Saturday, January 31, 2015

I burn your books, you burn mine

BAGHDAD (AP) — When Islamic State group militants invaded the Central Library of Mosul earlier this month, they were on a mission to destroy a familiar enemy: other people's ideas.
Residents say the extremists smashed the locks that had protected the biggest repository of learning in the northern Iraq town, and loaded around 2,000 books — including children's stories, poetry, philosophy and tomes on sports, health, culture and science — into six pickup trucks. They left only Islamic texts.
There are those who adore books as if they were talismans of greatness and virtue and such people are horrified that a book burning took place. For them, book burnings are an apostasy.

But worse than that, in my mind, is the concrete fragility of the world view that indulges its feeding-frenzy fires: Are someone else's ideas so threatening to my philosophy and if so, what does that say about my philosophy? How convincing and practical, to say nothing of kind, are ideas that excoriate a world that does not share them?

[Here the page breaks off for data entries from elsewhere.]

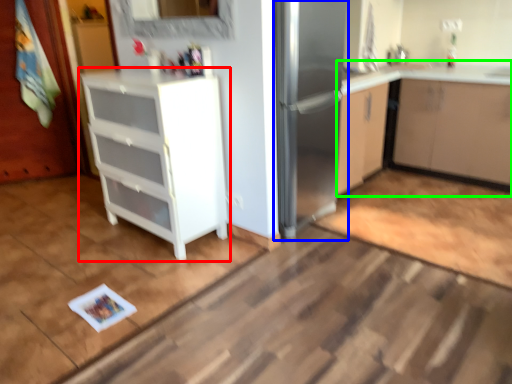
Question: Which object is the closest to the cabinetry (highlighted by a red box)? Choose among these: fridge (highlighted by a blue box) or cabinetry (highlighted by a green box).

Choices:
 (A) fridge
 (B) cabinetry

Answer: (A)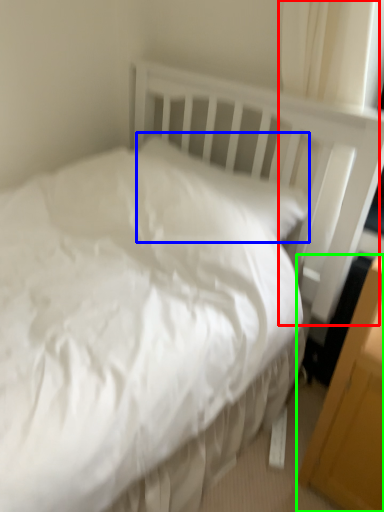
Question: Estimate the real-world distances between objects in this image. Which object is closer to curtain (highlighted by a red box), pillow (highlighted by a blue box) or file cabinet (highlighted by a green box)?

This might all be hypothetical hand-wringing, if the feeding frenzy wrought by group-think agreement (good, bad and indifferent) did not end up spilling others' blood.

The mad dogs of group-think -- a spinoff of what may be elevated and inspiring and genuinely nourishing starting points -- are ... well they scare the shit out of me.

And what is socially true is a capacity that is singular and personal as well. I burn your books and you burn mine from time to time.

Lord, do not save me from the utter thoughtlessness of others. Instead, save me from the mad-dog and subtlely shaped stupidity within!

Let's just agree to be infidels, OK?

1 comment:

  1. It's as if their love of god requires a hatred of humanity.